Cassandra Hampshire arrives at Wormhill, the estate of a recently-deceased distant relative, Lucinda Benedict, who she had never met, for the reading of a will. At the reading, the impoverished Cassandra learns she is eligible to inherit Wormhill on the condition she lives there for two months with Philip Rayburn, the Earl of Hawkedon, and his grandmother, the Dowager Duchess of Avonall, as a chaperon. During this time, neither Cassandra nor Philip are allowed to leave the estate for more than three hours without forfeiting the contest to the vicarage. Shortly after Cassandra's trial begins, she sits down in one of the ugly pair of her benefactor's favorite chairs and meets Lucinda in ghost form, as everyone else in the novel eventually does.

The biggest problem is that none of these characters ever really initiate any substantial action. Most of their dialog usually comes out in paragraphs where they end up talking about their emotions or what needs to be done instead of doing it. Real people just don't talk like this. Lucinda's dialog is mostly quotes from other sources and really irritating, especially when the other characters spend another long paragraph analyzing what she means by the quote. By doing this, Cassandra figures out that if she and Philip don't marry, Lucinda will spend the rest of eternity sitting in the opposite chair, even if Cassandra wins Wormhill. It would have been more compelling if Cassandra won Wormhill before that fact became clear.

Cyril and Cosmo Rayburn and Fish do absolutely nothing pivotal. Their only purpose to feed the reader more background information about the lovers. Learning that Cassandra had actually spent time on the stage should come out sooner. While the women who chose a career in theater were derided during this period, it's debatable whether they were completely ostracized. Many in the upper classes took on amateur theatrics as a pastime.

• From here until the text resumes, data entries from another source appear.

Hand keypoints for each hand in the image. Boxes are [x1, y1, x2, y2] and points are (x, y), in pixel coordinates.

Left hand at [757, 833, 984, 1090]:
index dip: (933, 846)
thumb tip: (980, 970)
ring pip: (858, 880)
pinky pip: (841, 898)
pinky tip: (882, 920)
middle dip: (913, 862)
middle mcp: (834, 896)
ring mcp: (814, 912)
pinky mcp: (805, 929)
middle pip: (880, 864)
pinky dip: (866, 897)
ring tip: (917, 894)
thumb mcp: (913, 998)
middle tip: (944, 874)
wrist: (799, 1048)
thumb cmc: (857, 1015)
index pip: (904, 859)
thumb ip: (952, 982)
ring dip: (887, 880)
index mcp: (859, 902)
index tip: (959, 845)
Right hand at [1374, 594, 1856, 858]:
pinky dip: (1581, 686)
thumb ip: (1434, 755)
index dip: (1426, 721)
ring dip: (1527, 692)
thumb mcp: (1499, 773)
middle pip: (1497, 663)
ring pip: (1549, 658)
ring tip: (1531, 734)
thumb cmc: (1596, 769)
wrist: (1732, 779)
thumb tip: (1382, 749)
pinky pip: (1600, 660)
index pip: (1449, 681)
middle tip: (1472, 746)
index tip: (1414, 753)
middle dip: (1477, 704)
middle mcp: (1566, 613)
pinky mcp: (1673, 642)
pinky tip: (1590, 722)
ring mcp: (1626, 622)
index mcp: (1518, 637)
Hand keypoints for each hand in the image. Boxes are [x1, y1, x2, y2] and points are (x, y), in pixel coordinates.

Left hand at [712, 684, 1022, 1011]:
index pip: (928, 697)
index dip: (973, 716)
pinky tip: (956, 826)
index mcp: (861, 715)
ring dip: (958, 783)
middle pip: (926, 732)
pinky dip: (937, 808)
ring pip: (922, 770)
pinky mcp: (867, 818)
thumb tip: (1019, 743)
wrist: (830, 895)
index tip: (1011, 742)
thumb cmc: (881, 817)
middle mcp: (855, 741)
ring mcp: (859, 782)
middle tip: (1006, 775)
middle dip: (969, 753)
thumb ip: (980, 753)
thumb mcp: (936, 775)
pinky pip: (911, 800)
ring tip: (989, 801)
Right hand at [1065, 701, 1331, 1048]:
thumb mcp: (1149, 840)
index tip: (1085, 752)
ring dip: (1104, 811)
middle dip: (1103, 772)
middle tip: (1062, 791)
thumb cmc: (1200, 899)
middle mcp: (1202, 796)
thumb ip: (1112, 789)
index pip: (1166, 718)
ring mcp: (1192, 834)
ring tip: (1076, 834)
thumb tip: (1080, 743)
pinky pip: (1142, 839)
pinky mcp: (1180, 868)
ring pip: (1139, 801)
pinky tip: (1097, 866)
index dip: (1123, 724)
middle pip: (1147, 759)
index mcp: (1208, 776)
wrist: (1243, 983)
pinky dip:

More time is spent playing "Can you see Lucinda too?" than building up the relationship of the lovers. In Regency romances it is traditional to have hero and heroine arguing, but these two lack any strong disagreement for doing so. Philip and the Duchess are there only to help out Cassandra, but if she has no gratitude, why do they bother? This is a distant relative that neither of them met before the reading of the will, there is no reason for them to feel they owe her anything.

For that matter, it's rather amazing that none of this noble family resents Cassandra as an interloper. Lucinda's will also flies in the face of the sexist conventions of the times. There is no explanation as to how a woman retained full possession of Wormhill when it "naturally" should have gone to a male heir (retracing family lineage, if necessary).

The horse riding scene, as the turning point in Cassandra's and Philip's relationship, felt contrived. With all of the focus on Lucinda, the buildup was weak. It comes awful late as Cassandra's resigned effort to give Philip a try. Since she came from a life where she constantly worried about when she was going to have her next meal, it's conceivable that she would be dazzled by the handsome earl from the start.

THE HAUNTED MISS HAMPSHIRE gives its readers story information instead of good dramatic conflict. The pacing is tediously slow and the characters need depth. It also fails to capture the "drawing room comedy" quality of the genre Georgette Heyer created.